## TRY IT
From the entries below, copy every line where the string "thumb" appears.

## EXTRACTED RECORDS
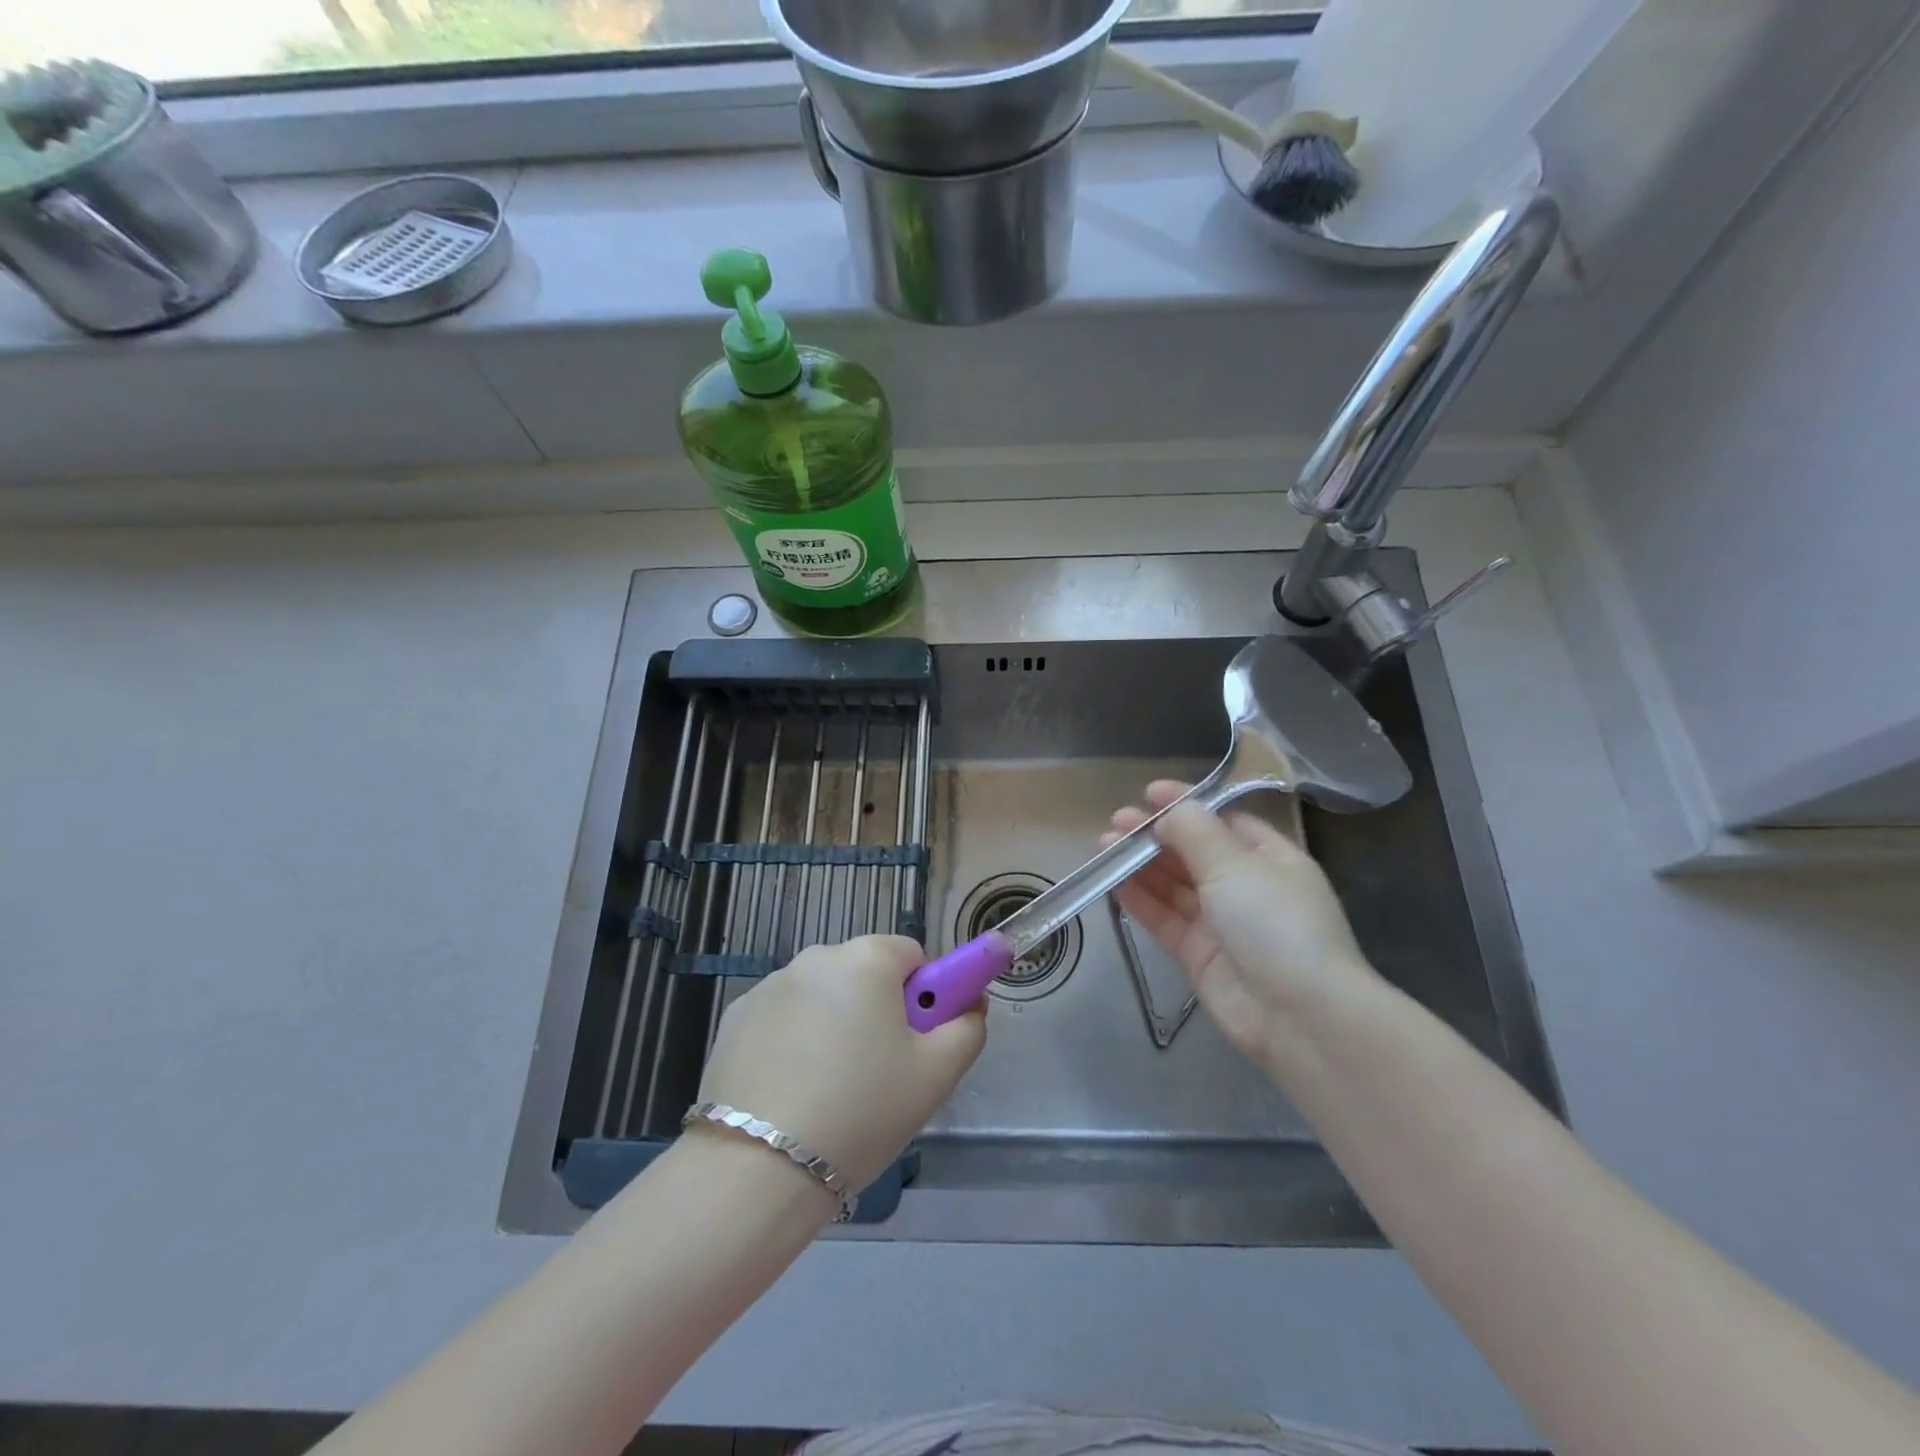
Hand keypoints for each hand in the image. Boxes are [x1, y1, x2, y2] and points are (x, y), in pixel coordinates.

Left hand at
--
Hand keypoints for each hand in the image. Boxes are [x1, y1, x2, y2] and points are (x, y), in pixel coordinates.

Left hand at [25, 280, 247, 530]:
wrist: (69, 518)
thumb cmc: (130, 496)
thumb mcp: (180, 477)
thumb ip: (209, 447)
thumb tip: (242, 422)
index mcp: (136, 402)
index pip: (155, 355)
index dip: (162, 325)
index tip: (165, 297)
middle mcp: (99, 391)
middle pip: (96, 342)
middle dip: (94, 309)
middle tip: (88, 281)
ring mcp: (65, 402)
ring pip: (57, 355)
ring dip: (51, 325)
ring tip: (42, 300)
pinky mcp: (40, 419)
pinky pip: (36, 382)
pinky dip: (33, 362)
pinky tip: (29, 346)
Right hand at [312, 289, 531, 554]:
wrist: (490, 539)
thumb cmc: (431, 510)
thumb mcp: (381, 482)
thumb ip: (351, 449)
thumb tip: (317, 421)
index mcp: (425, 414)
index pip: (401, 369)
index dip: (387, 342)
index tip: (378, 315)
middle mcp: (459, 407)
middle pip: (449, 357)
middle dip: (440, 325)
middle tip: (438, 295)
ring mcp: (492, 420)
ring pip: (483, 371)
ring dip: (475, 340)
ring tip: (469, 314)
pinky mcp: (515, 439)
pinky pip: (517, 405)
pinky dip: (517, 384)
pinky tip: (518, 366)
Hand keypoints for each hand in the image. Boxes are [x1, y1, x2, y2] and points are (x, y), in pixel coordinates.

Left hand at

## RESULT OF THIS EXERCISE
thumb cmc: (130, 496)
thumb mcp: (180, 477)
thumb ip: (209, 447)
thumb tip: (242, 422)
thumb cmc: (431, 510)
thumb mcp: (381, 482)
thumb ip: (351, 449)
thumb tip: (317, 421)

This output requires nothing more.